Kyros walked over, his expression unchanged.

"The Selection Trials are being officially 'Validated' by the Celestial Observers in ten days," Harlen stammered, holding the scroll as if it were a death warrant. "Lord Valerius is ordering all branch-family heirs and 'Potential Variables' back to the estate. Even the exiles. They're holding a grand ceremony for Marcus's Ascension to First Heir."

Harlen looked at Kyros with a mix of awe and dread. "The decree says all children of the main line must be present for the 'Covenant Blessing.' You're going back, Kyros. They're sending a carriage tomorrow."

Sylas, standing behind Kyros, gripped her dagger. "Back? They just kicked us out to die! It's a trap, Kyros. Marcus just wants an audience for his triumph."

"Of course it is a trap," Kyros said. He looked at the silver falcon, then at the distant, jagged peaks where the estate lay. "Marcus wants to finalize his dominance in front of the Celestials. He wants me there to be the 'Hollow' contrast to his 'Sun.' He wants to ensure that when the Tithe is called, the choice is clear and the family's pride is preserved at the expense of its weakest links."

Variable: Return to Estate. Goal: Infiltration of the Covenant Blessing. Current Power: 47% Integration. Calculated Result: Chaos.

"Tell the messenger to wait," Kyros told Harlen. "We will return. But we do not return as failures."

He turned to Sylas, his eyes flashing with a cold, violet-indigo light that made her breath hitch.

"We have twenty-four hours left in this valley. We are going back to the Silver-Vein. I need the integration to hit fifty percent before I step back into that glass fortress."

"And if we run into another scout?" Sylas asked.
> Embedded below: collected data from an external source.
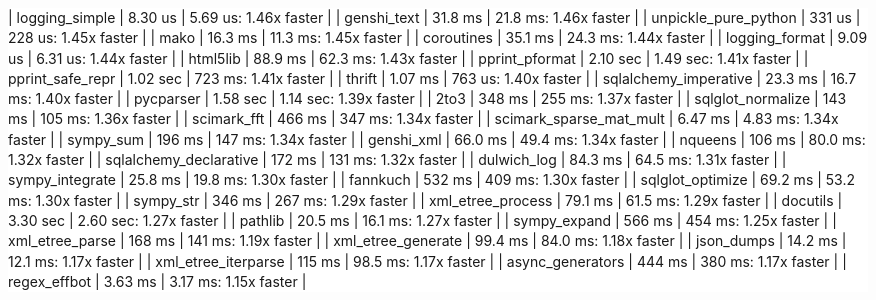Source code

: | logging_simple           | 8.30 us                                                | 5.69 us: 1.46x faster                                                            |
| genshi_text              | 31.8 ms                                                | 21.8 ms: 1.46x faster                                                            |
| unpickle_pure_python     | 331 us                                                 | 228 us: 1.45x faster                                                             |
| mako                     | 16.3 ms                                                | 11.3 ms: 1.45x faster                                                            |
| coroutines               | 35.1 ms                                                | 24.3 ms: 1.44x faster                                                            |
| logging_format           | 9.09 us                                                | 6.31 us: 1.44x faster                                                            |
| html5lib                 | 88.9 ms                                                | 62.3 ms: 1.43x faster                                                            |
| pprint_pformat           | 2.10 sec                                               | 1.49 sec: 1.41x faster                                                           |
| pprint_safe_repr         | 1.02 sec                                               | 723 ms: 1.41x faster                                                             |
| thrift                   | 1.07 ms                                                | 763 us: 1.40x faster                                                             |
| sqlalchemy_imperative    | 23.3 ms                                                | 16.7 ms: 1.40x faster                                                            |
| pycparser                | 1.58 sec                                               | 1.14 sec: 1.39x faster                                                           |
| 2to3                     | 348 ms                                                 | 255 ms: 1.37x faster                                                             |
| sqlglot_normalize        | 143 ms                                                 | 105 ms: 1.36x faster                                                             |
| scimark_fft              | 466 ms                                                 | 347 ms: 1.34x faster                                                             |
| scimark_sparse_mat_mult  | 6.47 ms                                                | 4.83 ms: 1.34x faster                                                            |
| sympy_sum                | 196 ms                                                 | 147 ms: 1.34x faster                                                             |
| genshi_xml               | 66.0 ms                                                | 49.4 ms: 1.34x faster                                                            |
| nqueens                  | 106 ms                                                 | 80.0 ms: 1.32x faster                                                            |
| sqlalchemy_declarative   | 172 ms                                                 | 131 ms: 1.32x faster                                                             |
| dulwich_log              | 84.3 ms                                                | 64.5 ms: 1.31x faster                                                            |
| sympy_integrate          | 25.8 ms                                                | 19.8 ms: 1.30x faster                                                            |
| fannkuch                 | 532 ms                                                 | 409 ms: 1.30x faster                                                             |
| sqlglot_optimize         | 69.2 ms                                                | 53.2 ms: 1.30x faster                                                            |
| sympy_str                | 346 ms                                                 | 267 ms: 1.29x faster                                                             |
| xml_etree_process        | 79.1 ms                                                | 61.5 ms: 1.29x faster                                                            |
| docutils                 | 3.30 sec                                               | 2.60 sec: 1.27x faster                                                           |
| pathlib                  | 20.5 ms                                                | 16.1 ms: 1.27x faster                                                            |
| sympy_expand             | 566 ms                                                 | 454 ms: 1.25x faster                                                             |
| xml_etree_parse          | 168 ms                                                 | 141 ms: 1.19x faster                                                             |
| xml_etree_generate       | 99.4 ms                                                | 84.0 ms: 1.18x faster                                                            |
| json_dumps               | 14.2 ms                                                | 12.1 ms: 1.17x faster                                                            |
| xml_etree_iterparse      | 115 ms                                                 | 98.5 ms: 1.17x faster                                                            |
| async_generators         | 444 ms                                                 | 380 ms: 1.17x faster                                                             |
| regex_effbot             | 3.63 ms                                                | 3.17 ms: 1.15x faster                                                            |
"Then the valley will correct another mistake," Kyros said.

Kyros walked back toward his tent, his mind already mapping out the structural weaknesses of the Vancroft Great Hall. In his first life, the Covenant Blessing had been the moment he realized he was a slave. In this life, it would be the moment the master realized the leash had been cut. The stage was being set for Marcus's glory, but Kyros was bringing the silence of the void with him.